Work order —
Within the material below, count every line with the string "underline". Give no more than the number.

= Beginning of Section =

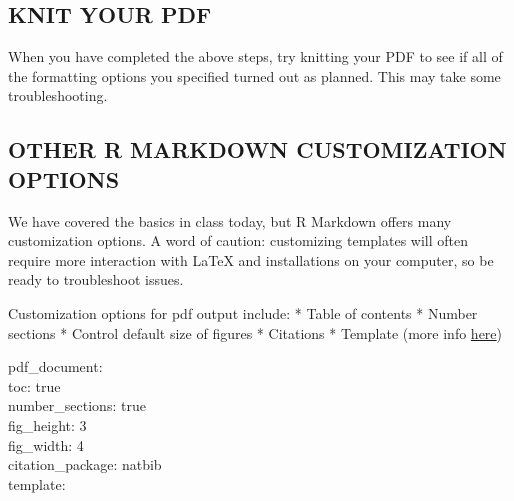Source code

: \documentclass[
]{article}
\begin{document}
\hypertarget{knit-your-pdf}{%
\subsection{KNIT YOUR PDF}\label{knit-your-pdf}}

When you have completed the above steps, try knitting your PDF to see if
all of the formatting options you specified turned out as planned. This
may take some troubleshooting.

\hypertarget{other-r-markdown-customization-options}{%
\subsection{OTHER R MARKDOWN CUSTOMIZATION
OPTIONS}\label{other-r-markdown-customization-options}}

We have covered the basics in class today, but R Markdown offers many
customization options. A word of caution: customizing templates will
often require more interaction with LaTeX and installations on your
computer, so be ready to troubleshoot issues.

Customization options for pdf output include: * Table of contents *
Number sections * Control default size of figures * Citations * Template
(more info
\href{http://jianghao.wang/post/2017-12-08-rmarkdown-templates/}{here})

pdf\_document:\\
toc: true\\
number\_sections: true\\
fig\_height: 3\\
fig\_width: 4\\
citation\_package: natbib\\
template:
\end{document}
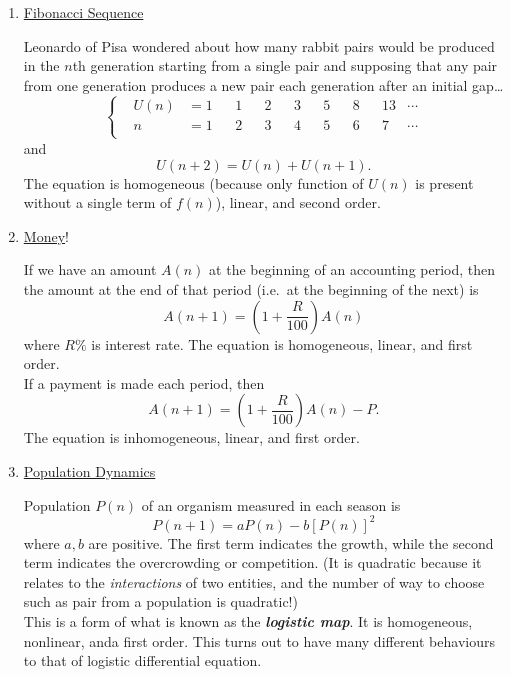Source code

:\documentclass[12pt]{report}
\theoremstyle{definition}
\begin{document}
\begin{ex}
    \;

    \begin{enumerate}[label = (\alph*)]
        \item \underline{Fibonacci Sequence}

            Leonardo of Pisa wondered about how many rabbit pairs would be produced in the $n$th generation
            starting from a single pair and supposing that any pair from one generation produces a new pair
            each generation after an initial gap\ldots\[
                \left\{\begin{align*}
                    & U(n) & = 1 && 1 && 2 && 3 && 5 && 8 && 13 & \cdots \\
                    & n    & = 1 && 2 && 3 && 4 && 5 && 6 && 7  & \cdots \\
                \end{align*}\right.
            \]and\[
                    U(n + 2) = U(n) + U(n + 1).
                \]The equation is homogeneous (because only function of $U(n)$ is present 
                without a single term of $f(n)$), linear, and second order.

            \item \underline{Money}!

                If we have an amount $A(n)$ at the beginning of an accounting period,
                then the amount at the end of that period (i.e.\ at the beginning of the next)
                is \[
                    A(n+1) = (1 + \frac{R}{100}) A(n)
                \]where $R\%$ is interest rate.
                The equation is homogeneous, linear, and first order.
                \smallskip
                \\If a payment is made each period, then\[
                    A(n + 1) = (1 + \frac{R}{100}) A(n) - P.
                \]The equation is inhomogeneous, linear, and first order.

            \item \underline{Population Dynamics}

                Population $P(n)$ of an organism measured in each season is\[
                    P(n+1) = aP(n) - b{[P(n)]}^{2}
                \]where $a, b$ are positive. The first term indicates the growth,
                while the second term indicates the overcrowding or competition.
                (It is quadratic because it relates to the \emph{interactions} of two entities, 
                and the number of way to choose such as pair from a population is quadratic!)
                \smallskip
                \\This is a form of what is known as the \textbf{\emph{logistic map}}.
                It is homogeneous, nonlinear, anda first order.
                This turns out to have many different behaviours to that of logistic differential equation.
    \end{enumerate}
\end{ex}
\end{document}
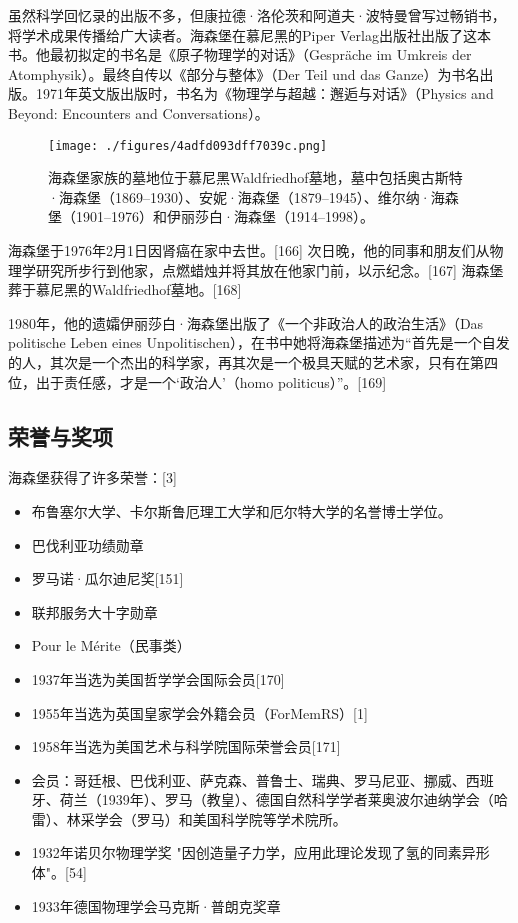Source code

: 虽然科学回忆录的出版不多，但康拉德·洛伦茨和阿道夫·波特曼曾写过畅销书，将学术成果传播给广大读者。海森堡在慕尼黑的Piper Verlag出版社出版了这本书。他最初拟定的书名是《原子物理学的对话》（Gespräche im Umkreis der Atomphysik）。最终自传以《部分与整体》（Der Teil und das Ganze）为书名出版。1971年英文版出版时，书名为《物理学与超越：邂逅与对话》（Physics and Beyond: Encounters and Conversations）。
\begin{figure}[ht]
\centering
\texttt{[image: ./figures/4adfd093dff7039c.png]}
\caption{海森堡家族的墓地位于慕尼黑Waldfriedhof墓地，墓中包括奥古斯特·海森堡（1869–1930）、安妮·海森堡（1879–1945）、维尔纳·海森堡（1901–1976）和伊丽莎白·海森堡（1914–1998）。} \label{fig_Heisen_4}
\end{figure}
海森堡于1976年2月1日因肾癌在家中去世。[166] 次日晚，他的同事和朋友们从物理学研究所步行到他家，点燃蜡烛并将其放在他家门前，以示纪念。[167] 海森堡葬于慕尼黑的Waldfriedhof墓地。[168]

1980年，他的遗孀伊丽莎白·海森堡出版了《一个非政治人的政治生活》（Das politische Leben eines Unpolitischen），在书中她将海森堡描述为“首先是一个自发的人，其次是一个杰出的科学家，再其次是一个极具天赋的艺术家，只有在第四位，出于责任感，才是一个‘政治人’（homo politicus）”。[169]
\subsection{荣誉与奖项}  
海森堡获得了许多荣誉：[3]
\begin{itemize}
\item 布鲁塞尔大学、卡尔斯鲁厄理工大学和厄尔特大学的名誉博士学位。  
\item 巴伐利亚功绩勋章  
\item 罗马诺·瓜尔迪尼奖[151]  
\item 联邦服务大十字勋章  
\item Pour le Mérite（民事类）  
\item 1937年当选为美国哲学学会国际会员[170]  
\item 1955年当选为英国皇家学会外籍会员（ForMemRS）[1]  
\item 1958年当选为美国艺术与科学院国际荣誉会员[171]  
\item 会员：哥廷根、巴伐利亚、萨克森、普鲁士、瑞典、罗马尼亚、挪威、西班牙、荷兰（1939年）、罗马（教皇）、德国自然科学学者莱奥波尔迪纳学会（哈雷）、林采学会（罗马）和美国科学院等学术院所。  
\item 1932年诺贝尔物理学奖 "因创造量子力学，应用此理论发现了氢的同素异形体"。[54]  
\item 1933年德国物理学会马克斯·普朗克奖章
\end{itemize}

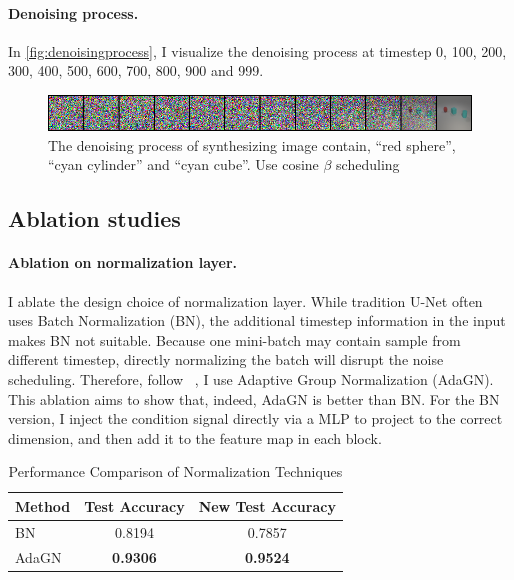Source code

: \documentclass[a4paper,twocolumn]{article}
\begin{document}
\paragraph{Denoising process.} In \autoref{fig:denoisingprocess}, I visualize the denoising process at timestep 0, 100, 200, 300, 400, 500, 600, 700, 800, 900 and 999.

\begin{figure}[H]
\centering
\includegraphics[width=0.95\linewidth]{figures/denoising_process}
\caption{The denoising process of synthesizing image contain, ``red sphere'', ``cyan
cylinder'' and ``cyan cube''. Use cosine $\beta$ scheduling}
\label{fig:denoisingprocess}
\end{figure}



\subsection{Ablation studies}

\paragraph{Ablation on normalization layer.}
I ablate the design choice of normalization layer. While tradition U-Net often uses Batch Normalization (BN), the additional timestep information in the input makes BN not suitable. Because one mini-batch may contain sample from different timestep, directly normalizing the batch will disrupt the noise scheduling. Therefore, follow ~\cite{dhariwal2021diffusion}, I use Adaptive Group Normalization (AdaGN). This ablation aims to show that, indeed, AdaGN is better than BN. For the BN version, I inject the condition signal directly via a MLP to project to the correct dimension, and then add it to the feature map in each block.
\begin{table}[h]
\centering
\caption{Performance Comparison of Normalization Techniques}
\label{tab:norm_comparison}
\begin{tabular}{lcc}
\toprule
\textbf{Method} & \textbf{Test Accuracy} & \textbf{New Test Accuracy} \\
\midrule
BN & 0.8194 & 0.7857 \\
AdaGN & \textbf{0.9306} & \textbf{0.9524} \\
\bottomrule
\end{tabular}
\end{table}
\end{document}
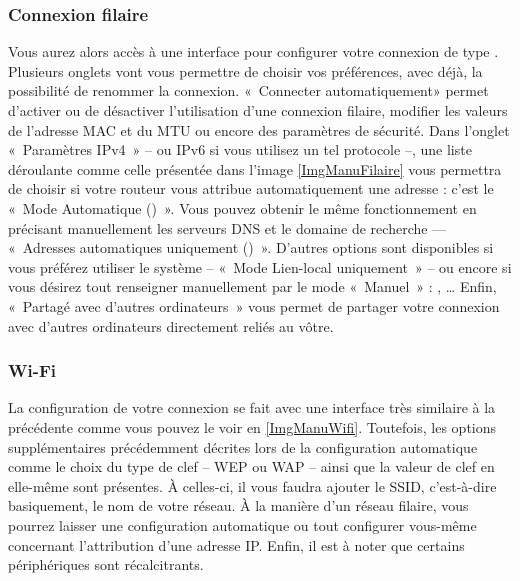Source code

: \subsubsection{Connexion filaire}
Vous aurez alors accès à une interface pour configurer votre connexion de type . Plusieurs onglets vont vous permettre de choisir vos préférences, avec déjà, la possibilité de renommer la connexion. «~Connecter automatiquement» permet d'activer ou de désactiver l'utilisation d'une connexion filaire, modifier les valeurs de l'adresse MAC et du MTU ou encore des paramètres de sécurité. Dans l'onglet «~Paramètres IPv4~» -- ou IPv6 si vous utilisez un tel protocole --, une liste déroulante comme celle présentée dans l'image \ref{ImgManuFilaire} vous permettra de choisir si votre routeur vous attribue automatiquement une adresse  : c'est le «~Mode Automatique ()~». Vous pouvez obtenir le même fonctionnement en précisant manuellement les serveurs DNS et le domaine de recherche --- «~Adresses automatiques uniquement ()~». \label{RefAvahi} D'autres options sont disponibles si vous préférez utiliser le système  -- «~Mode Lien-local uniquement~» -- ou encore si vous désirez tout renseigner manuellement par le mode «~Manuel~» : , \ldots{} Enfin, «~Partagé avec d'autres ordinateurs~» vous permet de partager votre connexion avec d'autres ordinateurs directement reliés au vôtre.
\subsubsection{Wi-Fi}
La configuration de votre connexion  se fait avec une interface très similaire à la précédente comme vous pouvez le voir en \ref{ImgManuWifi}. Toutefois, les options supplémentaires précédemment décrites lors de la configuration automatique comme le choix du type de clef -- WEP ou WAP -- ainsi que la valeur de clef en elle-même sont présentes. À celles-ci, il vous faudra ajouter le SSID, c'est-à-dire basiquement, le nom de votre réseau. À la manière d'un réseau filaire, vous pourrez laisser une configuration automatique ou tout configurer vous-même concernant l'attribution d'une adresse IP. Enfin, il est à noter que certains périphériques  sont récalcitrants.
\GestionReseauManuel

= End of Section =

Response to this exercise —
3